Picasso's daughter halts costly legal case | UK news

January 2024 · 3 minute read

Picasso's daughter halts costly legal case

A battle by Paloma Picasso's ex-husband for a half share of the priceless artworks she inherited from her father has collapsed on the eve of a trial which was due to start on Monday.

The biggest divorce money claim brought in the English courts has run up record legal costs estimated at more than £4 million. But after a two year fight, Ms Picasso's former husband, Rafael Lopez-Cambil, has abandoned his claim to half of the collection of Picasso works of art, estimated to be worth as much as £400 million which she received as her share of Pablo Picasso's estate.

Each side will pay its own costs - reckoned to be £1.5 million each - and Mr Lopez-Cambil will have to pay a similar sum for the costs of the Isle of Man trust Ms Picasso set up for her inheritance, whose trustees were a party to the court case.

Argentine-born Mr Lopez-Cambil, aged 51, was a young playwright enjoying some success when he met Ms Picasso, 49, in 1973. The couple lived together for five years in Paris before marrying in 1978.

He went on to play a key role in her establishment as an international style icon and the building up of her multi-million pound worldwide cosmetics, perfume and luxury goods empire.

Ms Picasso described her husband as the "architect" of her career, and in 1994 she gave him a half share of the business, which has a turnover of more than £130 million a year.

The couple lived a jet-set life from a much-photographed duplex apartment on Park Avenue in New York, hung with Picassos, and travelled the world to promote their product line.

But in 1995 Ms Picasso left the apartment, which was sold for £2.25 million, and moved to London, where she set up home in Chelsea, central London. She has a new partner, Eric Thevenet, a French doctor based in Britain.

Ms Picasso's mother, the artist, Françoise Gilot, was the only one of Picasso's mistresses to leave him. She later married Jonas Salk, who invented the polio vaccine.

Ms Picasso last saw her father when she was in her early teens and fought a legal battle to be recognised as one of his heirs.

Many of the pictures she owns, including the Girl with a Skipping Rope, depict her as a child, and the works are said to have huge emotional significance for her.

Her legal wrangle with her former husband has occupied numerous lawyers in the US, France, Switzerland, Netherland, the Antilles and Isle of Man as well as England, running up record legal costs for a divorce case.

In 1997 Mr Lopez-Cambil, who is still involved in the business, sued his ex-wife for £75 million in the US in a dispute over the business, then withdrew the claim 10 months later.

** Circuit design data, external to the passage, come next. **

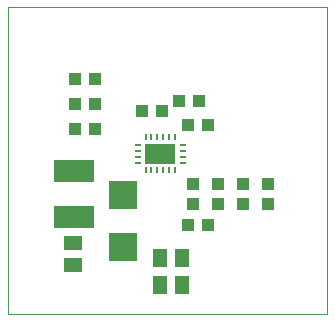
<source format=gtp>
G75*
G70*
%OFA0B0*%
%FSLAX24Y24*%
%IPPOS*%
%LPD*%
%AMOC8*
5,1,8,0,0,1.08239X$1,22.5*
%
%ADD10C,0.0000*%
%ADD11R,0.1043X0.0650*%
%ADD12R,0.0236X0.0098*%
%ADD13R,0.0098X0.0236*%
%ADD14R,0.0591X0.0512*%
%ADD15R,0.0512X0.0591*%
%ADD16R,0.0394X0.0433*%
%ADD17R,0.0433X0.0394*%
%ADD18R,0.0945X0.0945*%
%ADD19R,0.1339X0.0748*%
D10*
X000100Y000100D02*
X010730Y000100D01*
X010730Y010336D01*
X000100Y010336D01*
X000100Y000100D01*
D11*
X005179Y005454D03*
D12*
X005927Y005356D03*
X005927Y005553D03*
X005927Y005750D03*
X005927Y005159D03*
X004431Y005159D03*
X004431Y005356D03*
X004431Y005553D03*
X004431Y005750D03*
D13*
X004687Y006006D03*
X004883Y006006D03*
X005080Y006006D03*
X005277Y006006D03*
X005474Y006006D03*
X005671Y006006D03*
X005671Y004903D03*
X005474Y004903D03*
X005277Y004903D03*
X005080Y004903D03*
X004883Y004903D03*
X004687Y004903D03*
D14*
X002265Y002482D03*
X002265Y001734D03*
D15*
X005159Y001990D03*
X005907Y001990D03*
X005907Y001084D03*
X005159Y001084D03*
D16*
X006104Y003092D03*
X006773Y003092D03*
X006281Y003781D03*
X006281Y004450D03*
X008761Y004450D03*
X008761Y003781D03*
X005238Y006872D03*
X005789Y007226D03*
X006458Y007226D03*
X004569Y006872D03*
X002994Y006281D03*
X002324Y006281D03*
X002324Y007935D03*
X002994Y007935D03*
D17*
X002994Y007108D03*
X002324Y007108D03*
X006104Y006399D03*
X006773Y006399D03*
X007108Y004450D03*
X007108Y003781D03*
X007935Y003781D03*
X007935Y004450D03*
D18*
X003919Y004076D03*
X003919Y002344D03*
D19*
X002305Y003348D03*
X002305Y004883D03*
M02*

</source>
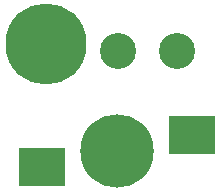
<source format=gbr>
G04 #@! TF.FileFunction,Soldermask,Top*
%FSLAX46Y46*%
G04 Gerber Fmt 4.6, Leading zero omitted, Abs format (unit mm)*
G04 Created by KiCad (PCBNEW 4.0.5) date 03/12/17 11:55:43*
%MOMM*%
%LPD*%
G01*
G04 APERTURE LIST*
%ADD10C,0.150000*%
%ADD11C,3.048000*%
%ADD12C,6.858000*%
%ADD13R,4.008000X3.208000*%
%ADD14C,6.208000*%
G04 APERTURE END LIST*
D10*
D11*
X165100000Y-84582000D03*
X170100000Y-84582000D03*
D12*
X159000000Y-84000000D03*
D13*
X158650000Y-94350000D03*
X171350000Y-91650000D03*
D14*
X165000000Y-93000000D03*
M02*

</source>
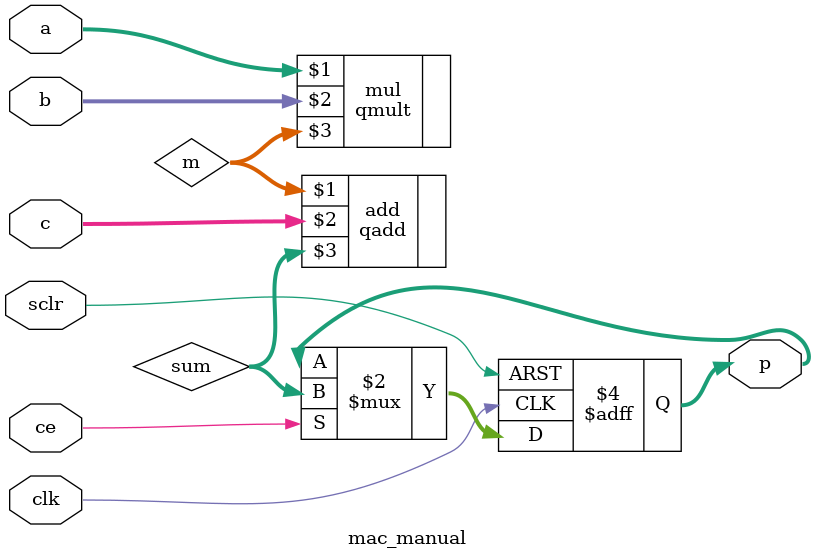
<source format=v>
module mac_manual(
    input clk,sclr,ce,
    input [15:0] a,
    input [15:0] b,
    input [31:0] c,
    output reg [31:0] p
    );
    wire [31:0] sum;
    wire [31:0] m;

qmult #(8,16) mul(a,b,m);
qadd  #(16,32) add(m,c,sum);
 always@(posedge clk,posedge sclr)
 begin
 
 if(sclr)
 begin
 p<=0;
 end
 else if(ce)
 begin
p <= sum;
 //p <= (a*b+c);
 end
 end
endmodule
</source>
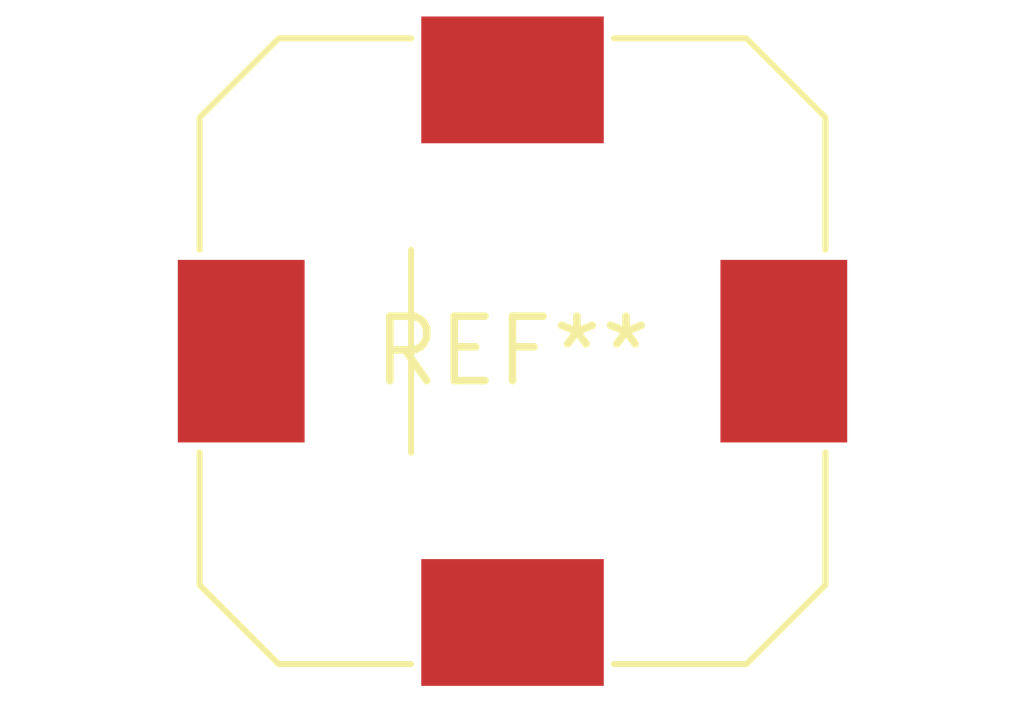
<source format=kicad_pcb>
(kicad_pcb (version 20240108) (generator pcbnew)

  (general
    (thickness 1.6)
  )

  (paper "A4")
  (layers
    (0 "F.Cu" signal)
    (31 "B.Cu" signal)
    (32 "B.Adhes" user "B.Adhesive")
    (33 "F.Adhes" user "F.Adhesive")
    (34 "B.Paste" user)
    (35 "F.Paste" user)
    (36 "B.SilkS" user "B.Silkscreen")
    (37 "F.SilkS" user "F.Silkscreen")
    (38 "B.Mask" user)
    (39 "F.Mask" user)
    (40 "Dwgs.User" user "User.Drawings")
    (41 "Cmts.User" user "User.Comments")
    (42 "Eco1.User" user "User.Eco1")
    (43 "Eco2.User" user "User.Eco2")
    (44 "Edge.Cuts" user)
    (45 "Margin" user)
    (46 "B.CrtYd" user "B.Courtyard")
    (47 "F.CrtYd" user "F.Courtyard")
    (48 "B.Fab" user)
    (49 "F.Fab" user)
    (50 "User.1" user)
    (51 "User.2" user)
    (52 "User.3" user)
    (53 "User.4" user)
    (54 "User.5" user)
    (55 "User.6" user)
    (56 "User.7" user)
    (57 "User.8" user)
    (58 "User.9" user)
  )

  (setup
    (pad_to_mask_clearance 0)
    (pcbplotparams
      (layerselection 0x00010fc_ffffffff)
      (plot_on_all_layers_selection 0x0000000_00000000)
      (disableapertmacros false)
      (usegerberextensions false)
      (usegerberattributes false)
      (usegerberadvancedattributes false)
      (creategerberjobfile false)
      (dashed_line_dash_ratio 12.000000)
      (dashed_line_gap_ratio 3.000000)
      (svgprecision 4)
      (plotframeref false)
      (viasonmask false)
      (mode 1)
      (useauxorigin false)
      (hpglpennumber 1)
      (hpglpenspeed 20)
      (hpglpendiameter 15.000000)
      (dxfpolygonmode false)
      (dxfimperialunits false)
      (dxfusepcbnewfont false)
      (psnegative false)
      (psa4output false)
      (plotreference false)
      (plotvalue false)
      (plotinvisibletext false)
      (sketchpadsonfab false)
      (subtractmaskfromsilk false)
      (outputformat 1)
      (mirror false)
      (drillshape 1)
      (scaleselection 1)
      (outputdirectory "")
    )
  )

  (net 0 "")

  (footprint "L_Sagami_CWR1242C" (layer "F.Cu") (at 0 0))

)

</source>
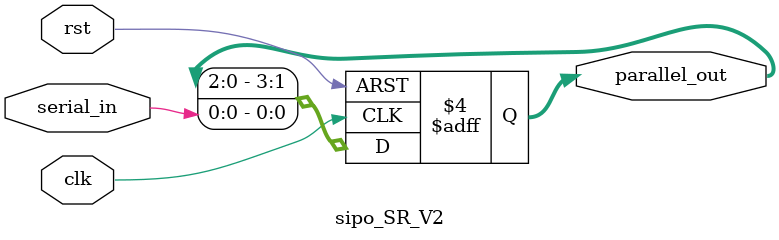
<source format=v>
module sipo_SR_V2(input serial_in,clk,rst,output reg [3:0] parallel_out);

integer i;
always @(posedge clk,negedge rst) begin
    if (!rst) begin
        parallel_out <= 4'b0;
    end
    else begin
        parallel_out[0] <= serial_in;
        for (i = 0;i < 3 ;i = i + 1) begin
            parallel_out[i + 1] <= parallel_out[i];
        end
    end
end

endmodule
</source>
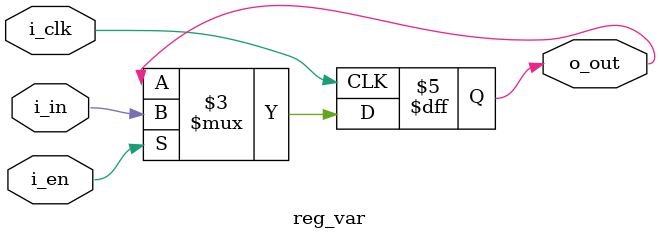
<source format=sv>
module reg_var #
	(
		parameter SIZE = 1
	)
	(
		input i_clk,
		input i_en,
		input [SIZE-1:0] i_in,
		output logic [SIZE-1:0] o_out
	);
	
		always_ff @ (posedge i_clk) begin
			if (i_en) o_out <= i_in;
			else o_out <= o_out;
		end
		
endmodule
</source>
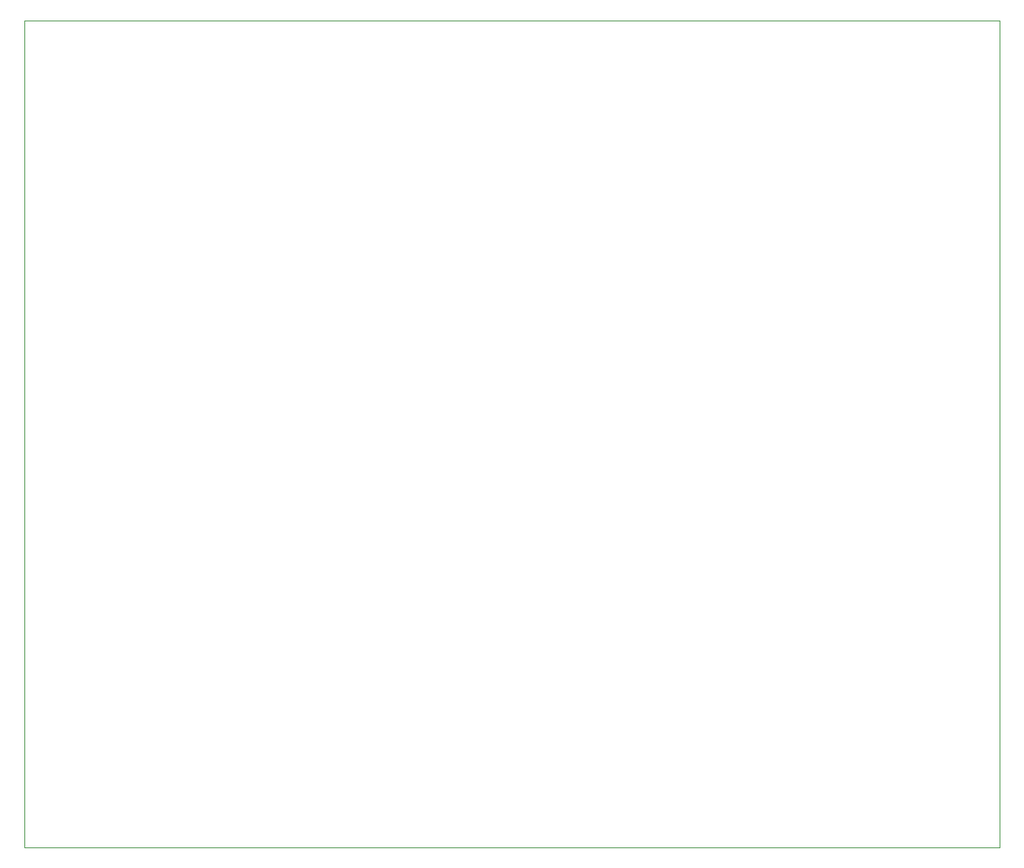
<source format=gbr>
%TF.GenerationSoftware,KiCad,Pcbnew,9.0.0*%
%TF.CreationDate,2025-04-22T17:20:22+02:00*%
%TF.ProjectId,DIMECRES_C_retrovisors,44494d45-4352-4455-935f-435f72657472,rev?*%
%TF.SameCoordinates,Original*%
%TF.FileFunction,Profile,NP*%
%FSLAX46Y46*%
G04 Gerber Fmt 4.6, Leading zero omitted, Abs format (unit mm)*
G04 Created by KiCad (PCBNEW 9.0.0) date 2025-04-22 17:20:22*
%MOMM*%
%LPD*%
G01*
G04 APERTURE LIST*
%TA.AperFunction,Profile*%
%ADD10C,0.050000*%
%TD*%
G04 APERTURE END LIST*
D10*
X86491200Y-48992000D02*
X194780000Y-48992000D01*
X194780000Y-140800000D01*
X86491200Y-140800000D01*
X86491200Y-48992000D01*
M02*

</source>
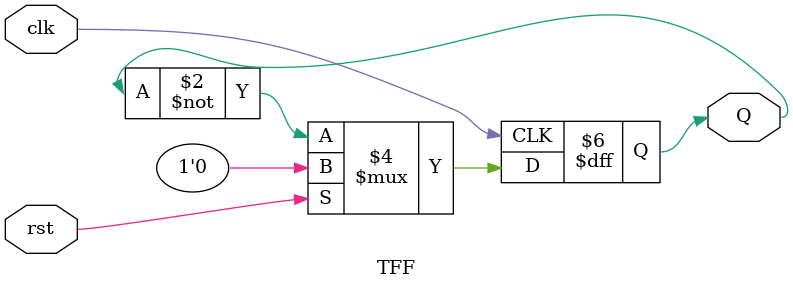
<source format=v>
module TFF(Q, clk, rst);
	input clk, rst;
	output Q;
	reg Q;
	always @(posedge clk)
		if(rst)
			Q <= 0;
		else
			Q <= ~Q;
endmodule
</source>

Ms Picasso's solicitor, Helen Ward, of Manches & Co, is one of the "magic circle" of lawyers who handle "big money" divorces. She represented Andrew Lloyd Webber in his divorce from Sarah Brightman. Jeremy Fisher, of Gordon Dadds, another leading divorce firm, was acting for Mr Lopez-Cambil.

The hearing, behind closed doors, would have been the first divorce case to use Livenote, a computerised system designed to handle a mass of complex evidence. It was used in the Maxwell fraud case. Participants have computer screens on which evidence appears instantaneously and can be highlighted on screen.